=== PROMPT ===
Please state the input lag measured with 60Hz content, according to the monitor review.

=== READING PASSAGE ===
========
Measuring the S27FG810S’s colour range using our Portrait Displays test equipment and Calman Ultimate software shows it delivering 137% of the Rec 709 range, 132.4% of the sRGB spectrum, 96.8% of the Adobe RGB gamut, and 98.25% of the DCI-P3 HDR spectrum.
Rounding out a consistently fantastic gaming experience on the S27FG810S is its excellent responsiveness. It handles high frame rates immaculately, delivering an ultra-smooth, ultra crisp experience at 120Hz and higher (it supports 240Hz) that’s completely free of blur, judder, smearing, stuttering and, with VRR in play, tearing.
Couple this with the excellent input lag control (I measured 9.2ms of input lag with 60Hz content, which more or less halves with 120Hz content, with a grey to grey response time of just 0.03ms) and using this monitor gives you a palpable gaming advantage over most monitors. As well as just looking supremely gorgeous.
While the S27FG810S is quite overtly a gaming monitor compared with Samsung’s crossover smart monitors, if you have plans to watch the occasional TV show or film on it you also get an image that actually puts many dedicated high-end TVs to shame. The contrast and colour remain exemplary, and the combination of self-emitting pixels and incredibly dense pixel pitch achieve a sense of detail and clarity that frequently takes your breath away.


The monitor even handles 24p films without judder looking too pronounced, despite not carrying any of the motion processing options available to Samsung’s TVs, as well as managing to hit brighter peaks in its Movie picture setting than it does in Game mode.
Tests using Calman Ultimate analysis software with Portrait Displays’ G1 signal generator and C6 HDR5000 colorimeter revealed video highlights as bright as 1000 nits on a 2% of screen area HDR test window, in fact – and even the 430 nits this drops to with a 10% area is still very good for an OLED monitor.
========
=== DATA RECORDS ===

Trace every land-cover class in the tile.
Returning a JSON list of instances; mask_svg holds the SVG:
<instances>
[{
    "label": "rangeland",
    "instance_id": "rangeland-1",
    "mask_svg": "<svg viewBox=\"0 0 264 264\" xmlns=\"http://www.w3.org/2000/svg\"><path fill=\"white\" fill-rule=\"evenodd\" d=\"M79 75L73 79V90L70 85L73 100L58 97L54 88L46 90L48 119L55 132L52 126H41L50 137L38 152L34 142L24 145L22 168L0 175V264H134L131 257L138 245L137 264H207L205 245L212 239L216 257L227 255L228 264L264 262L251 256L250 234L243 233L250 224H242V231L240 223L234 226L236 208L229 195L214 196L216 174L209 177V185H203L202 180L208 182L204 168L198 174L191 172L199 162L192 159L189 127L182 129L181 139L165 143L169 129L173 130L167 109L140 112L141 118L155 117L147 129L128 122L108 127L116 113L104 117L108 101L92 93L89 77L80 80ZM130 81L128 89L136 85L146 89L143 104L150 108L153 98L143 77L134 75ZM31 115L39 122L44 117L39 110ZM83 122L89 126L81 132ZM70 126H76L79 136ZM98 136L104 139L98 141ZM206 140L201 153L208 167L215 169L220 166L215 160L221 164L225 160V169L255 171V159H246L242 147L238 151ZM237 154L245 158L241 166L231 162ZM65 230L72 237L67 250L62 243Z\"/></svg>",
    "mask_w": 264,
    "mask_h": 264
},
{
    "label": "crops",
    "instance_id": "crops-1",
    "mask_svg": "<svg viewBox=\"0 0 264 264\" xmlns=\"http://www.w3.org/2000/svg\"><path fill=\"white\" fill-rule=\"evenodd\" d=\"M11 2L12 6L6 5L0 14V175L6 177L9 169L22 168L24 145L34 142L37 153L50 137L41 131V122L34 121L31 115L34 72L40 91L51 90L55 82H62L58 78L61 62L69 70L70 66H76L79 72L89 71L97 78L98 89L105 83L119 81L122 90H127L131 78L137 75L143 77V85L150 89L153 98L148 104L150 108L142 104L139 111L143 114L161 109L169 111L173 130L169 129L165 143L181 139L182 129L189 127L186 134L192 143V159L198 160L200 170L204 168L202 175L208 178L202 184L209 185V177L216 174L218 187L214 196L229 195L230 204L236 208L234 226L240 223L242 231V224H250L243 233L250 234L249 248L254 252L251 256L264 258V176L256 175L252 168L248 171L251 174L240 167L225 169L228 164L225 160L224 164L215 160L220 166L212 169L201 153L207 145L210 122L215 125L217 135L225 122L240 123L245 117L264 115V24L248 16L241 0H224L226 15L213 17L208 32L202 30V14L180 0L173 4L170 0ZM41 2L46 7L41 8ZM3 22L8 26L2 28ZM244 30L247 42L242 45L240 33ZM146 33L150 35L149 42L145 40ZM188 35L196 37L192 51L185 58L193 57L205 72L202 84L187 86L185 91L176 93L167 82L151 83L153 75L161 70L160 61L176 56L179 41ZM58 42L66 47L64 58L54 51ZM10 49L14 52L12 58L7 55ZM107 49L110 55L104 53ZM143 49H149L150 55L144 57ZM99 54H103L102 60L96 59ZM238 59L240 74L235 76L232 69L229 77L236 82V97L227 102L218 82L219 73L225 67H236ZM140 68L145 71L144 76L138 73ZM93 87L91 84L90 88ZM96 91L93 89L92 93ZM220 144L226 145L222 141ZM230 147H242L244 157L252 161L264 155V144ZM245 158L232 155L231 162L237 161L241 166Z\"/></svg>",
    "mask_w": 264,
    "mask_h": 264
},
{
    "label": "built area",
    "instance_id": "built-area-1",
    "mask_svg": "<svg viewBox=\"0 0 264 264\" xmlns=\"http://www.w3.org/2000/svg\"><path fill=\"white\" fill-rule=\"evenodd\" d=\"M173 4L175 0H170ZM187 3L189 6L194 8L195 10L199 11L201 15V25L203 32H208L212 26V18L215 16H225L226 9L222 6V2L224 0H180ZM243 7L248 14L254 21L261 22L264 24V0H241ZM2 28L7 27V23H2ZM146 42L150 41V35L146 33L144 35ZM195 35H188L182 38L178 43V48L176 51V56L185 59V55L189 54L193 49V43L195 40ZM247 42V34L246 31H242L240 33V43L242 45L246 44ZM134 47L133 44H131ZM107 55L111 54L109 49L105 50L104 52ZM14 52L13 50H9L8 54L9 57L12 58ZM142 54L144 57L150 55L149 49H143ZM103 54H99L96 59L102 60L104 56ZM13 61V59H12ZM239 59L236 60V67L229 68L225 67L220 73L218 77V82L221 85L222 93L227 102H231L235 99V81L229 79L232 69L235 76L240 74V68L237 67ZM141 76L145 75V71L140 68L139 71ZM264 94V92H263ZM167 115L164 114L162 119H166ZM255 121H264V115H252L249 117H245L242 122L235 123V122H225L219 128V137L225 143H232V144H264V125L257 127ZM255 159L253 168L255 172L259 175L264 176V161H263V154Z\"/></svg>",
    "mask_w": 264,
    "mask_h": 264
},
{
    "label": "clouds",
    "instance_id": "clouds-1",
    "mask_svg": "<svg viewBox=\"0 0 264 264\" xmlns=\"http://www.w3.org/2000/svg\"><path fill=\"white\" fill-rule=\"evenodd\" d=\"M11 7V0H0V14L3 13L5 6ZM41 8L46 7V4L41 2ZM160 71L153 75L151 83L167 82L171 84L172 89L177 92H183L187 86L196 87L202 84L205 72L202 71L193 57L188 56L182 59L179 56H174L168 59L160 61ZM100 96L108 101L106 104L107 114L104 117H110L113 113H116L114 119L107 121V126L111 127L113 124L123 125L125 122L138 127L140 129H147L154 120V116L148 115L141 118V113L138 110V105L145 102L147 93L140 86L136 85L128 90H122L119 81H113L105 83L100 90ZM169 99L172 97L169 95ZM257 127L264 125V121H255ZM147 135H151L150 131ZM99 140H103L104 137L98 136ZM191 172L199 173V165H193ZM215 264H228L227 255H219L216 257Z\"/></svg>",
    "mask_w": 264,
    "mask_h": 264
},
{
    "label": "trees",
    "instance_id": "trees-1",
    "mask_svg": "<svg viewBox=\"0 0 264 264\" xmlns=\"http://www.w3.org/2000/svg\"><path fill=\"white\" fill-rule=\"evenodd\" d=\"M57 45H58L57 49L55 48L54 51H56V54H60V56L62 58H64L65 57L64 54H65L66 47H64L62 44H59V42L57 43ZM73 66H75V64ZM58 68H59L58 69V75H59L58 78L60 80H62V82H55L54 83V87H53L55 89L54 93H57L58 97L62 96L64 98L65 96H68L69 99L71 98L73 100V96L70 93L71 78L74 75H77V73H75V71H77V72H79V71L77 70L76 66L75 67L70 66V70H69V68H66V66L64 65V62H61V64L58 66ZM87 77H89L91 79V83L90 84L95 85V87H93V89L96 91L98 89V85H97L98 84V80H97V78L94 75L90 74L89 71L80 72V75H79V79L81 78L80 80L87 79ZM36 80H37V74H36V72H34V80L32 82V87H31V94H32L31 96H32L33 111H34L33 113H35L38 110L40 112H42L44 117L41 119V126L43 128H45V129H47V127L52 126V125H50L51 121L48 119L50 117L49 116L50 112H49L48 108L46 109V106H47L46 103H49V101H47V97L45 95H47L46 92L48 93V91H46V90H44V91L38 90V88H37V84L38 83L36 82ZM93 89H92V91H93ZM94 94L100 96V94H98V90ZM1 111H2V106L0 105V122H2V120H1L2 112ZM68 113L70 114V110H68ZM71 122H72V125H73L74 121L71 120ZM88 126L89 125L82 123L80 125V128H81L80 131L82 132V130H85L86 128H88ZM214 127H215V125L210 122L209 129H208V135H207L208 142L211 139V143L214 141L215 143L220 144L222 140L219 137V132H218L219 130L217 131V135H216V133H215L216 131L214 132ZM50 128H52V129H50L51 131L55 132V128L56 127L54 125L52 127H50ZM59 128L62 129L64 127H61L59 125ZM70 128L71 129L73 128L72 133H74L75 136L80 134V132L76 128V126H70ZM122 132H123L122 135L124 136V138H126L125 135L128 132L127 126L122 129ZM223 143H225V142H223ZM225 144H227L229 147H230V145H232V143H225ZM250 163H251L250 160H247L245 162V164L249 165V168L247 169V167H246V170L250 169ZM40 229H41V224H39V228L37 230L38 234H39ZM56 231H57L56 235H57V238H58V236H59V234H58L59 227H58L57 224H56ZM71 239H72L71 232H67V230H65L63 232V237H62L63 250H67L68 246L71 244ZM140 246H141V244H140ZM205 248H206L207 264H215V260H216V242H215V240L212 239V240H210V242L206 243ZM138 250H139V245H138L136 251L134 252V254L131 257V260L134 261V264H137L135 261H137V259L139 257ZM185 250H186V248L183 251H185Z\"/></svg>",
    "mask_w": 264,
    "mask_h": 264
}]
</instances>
========
=== RESPONSE ===
9.2ms